Untenured scholars are in a funny place: that gap between the old world and the new. Ten years ago, yes, blogging would convince many senior scholars that a junior person was not a serious academic because s/he was catering to a popular audience. Since then, the old world of the academy is crumbling, and while many departments have not yet caught up, others are aware they must move into the twenty-first century.
So will blog posts and tweets hurt your career? Maybe. But they can also help your career in very practical ways.
The first has to do with publishing. The gold standard for employment and for tenure remains a published book. When most senior scholars finished their doctorates, it was almost guaranteed that their dissertations would find academic publishers.
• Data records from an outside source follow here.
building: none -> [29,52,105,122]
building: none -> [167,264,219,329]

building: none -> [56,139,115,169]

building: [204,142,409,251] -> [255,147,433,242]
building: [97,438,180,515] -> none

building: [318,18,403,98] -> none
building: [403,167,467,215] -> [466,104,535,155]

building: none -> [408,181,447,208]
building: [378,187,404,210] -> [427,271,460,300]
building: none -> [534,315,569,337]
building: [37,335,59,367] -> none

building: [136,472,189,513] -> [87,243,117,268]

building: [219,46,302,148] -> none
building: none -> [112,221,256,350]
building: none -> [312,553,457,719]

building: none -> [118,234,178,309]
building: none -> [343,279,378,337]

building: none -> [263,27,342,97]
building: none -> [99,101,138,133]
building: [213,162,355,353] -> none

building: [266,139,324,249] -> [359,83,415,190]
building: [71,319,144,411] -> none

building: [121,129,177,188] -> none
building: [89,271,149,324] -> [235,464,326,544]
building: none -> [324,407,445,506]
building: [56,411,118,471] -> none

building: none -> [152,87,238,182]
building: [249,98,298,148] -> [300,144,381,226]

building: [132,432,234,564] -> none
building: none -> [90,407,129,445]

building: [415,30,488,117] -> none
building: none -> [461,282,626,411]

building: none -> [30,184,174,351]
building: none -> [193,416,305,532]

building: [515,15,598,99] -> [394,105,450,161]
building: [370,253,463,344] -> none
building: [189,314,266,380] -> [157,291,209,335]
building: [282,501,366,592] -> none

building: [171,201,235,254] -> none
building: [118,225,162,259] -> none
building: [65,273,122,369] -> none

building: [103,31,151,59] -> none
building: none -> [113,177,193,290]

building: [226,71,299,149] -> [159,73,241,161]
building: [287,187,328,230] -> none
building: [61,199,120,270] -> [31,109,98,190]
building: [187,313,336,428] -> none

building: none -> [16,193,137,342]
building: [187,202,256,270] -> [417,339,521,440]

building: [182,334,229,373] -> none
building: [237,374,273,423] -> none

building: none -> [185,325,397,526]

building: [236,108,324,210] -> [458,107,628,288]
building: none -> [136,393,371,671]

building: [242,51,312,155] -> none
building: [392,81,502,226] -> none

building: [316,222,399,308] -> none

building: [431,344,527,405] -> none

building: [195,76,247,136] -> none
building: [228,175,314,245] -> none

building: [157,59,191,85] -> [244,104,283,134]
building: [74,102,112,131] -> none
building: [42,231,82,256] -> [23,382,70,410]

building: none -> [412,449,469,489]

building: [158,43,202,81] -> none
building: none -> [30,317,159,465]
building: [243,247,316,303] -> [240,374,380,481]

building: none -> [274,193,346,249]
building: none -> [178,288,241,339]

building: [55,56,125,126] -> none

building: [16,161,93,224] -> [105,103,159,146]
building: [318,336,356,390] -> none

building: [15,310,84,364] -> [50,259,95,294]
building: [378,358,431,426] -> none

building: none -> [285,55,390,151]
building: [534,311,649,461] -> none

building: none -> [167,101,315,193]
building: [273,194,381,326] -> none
In those days, university presses had standing contracts with university libraries that guaranteed automatic sales of a few thousand copies of each monograph that came out from a reputable press. Budget cuts over the last twenty years killed this system. No longer can an academic press be certain that libraries will buy their monographs. This means that they can’t accept everything that comes over the transom, making it harder than ever to get a book contract.
But you still need one to get tenure.
One of the ways to improve your chances of landing that contract is for you to make sure you have written a book that is of wider interest than to those in your immediately area of interest, one that a press thinks it will be able to sell. How can you do that? Engage with a wider audience on-line. Listen to questions. See which of your posts get a strong response. Are they written differently than your other work? Are they asking different questions? What does this tell you about your argument and your writing style? How can you speak more clearly to what is, after all, a self-selected audience of interested people?
Contracts also depend increasingly on your own networks. Do you have standing because you contribute to a popular blog? Are there lots of people who like to follow what you have to say? That will help convince a publisher that you’re worth a hearing.
An on-line presence might speak to an employer more directly. Blogging gives you an opportunity to present yourself on your own terms. Any diligent search committee will google you. A series of interesting blogs about teaching, for example, will never hurt your profile.
There are pitfalls to an on-line presence, of course. First of all, and above all, it’s important to remember that the very act of on-line work means your opponents can’t respond, and it’s unsporting, at best, to launch a tirade against someone who can’t answer. For the job market, this means it’s crazy to write intemperately about anyone or anything. This is a very small profession, and even if XYZ’s work infuriates you, there is no reason to call it out. XYZ will certainly have good friends at any institution at which you might interview, and they will not forget you have taken a pot shot (they googled you, remember?).
The exception to this rule, of course, is that if you feel strongly that you must take a stand either for or against something on principle, do it proudly and openly. And be prepared to defend your stand against opponents. Just don’t pick fights gratuitously.
On Twitter, the rules are like Facebook. Don’t be an idiot. Don’t post about how much you hate your students, or your colleagues, or any of the obvious rants that will ruin you with a committee. Don’t post endless self-absorbed pieces about what you’re eating or drinking or saying or thinking. But Twitter and Facebook are not just danger zones; they can also reflect you well. I follow a number of junior scholars on Twitter who are obviously tightly linked to their communities and to new scholarship, and who are struggling with really interesting intellectual issues. If one of them applied to my school, their Twitter presence would make them stand out.
The other major pitfall is that you cannot let your on-line presence keep you from producing more traditional scholarship. Blog and tweet, yes, but make sure those contributions to knowledge reflect and/or point back to your larger body of work. No search committee is going to consider a blog equivalent to a manuscript, but it very well might like to see a blog that augments the rest of what you do. Just don’t let on-line work suck all your time.
Here’s a newsflash: The internet is here to stay. The profession hasn’t yet caught up with its implications, but it must, and soon. Today’s junior scholars are in a vague zone between the past and the present, but that same vagueness offers them a great opportunity to shape the way historians use the world’s revolutionary new technologies.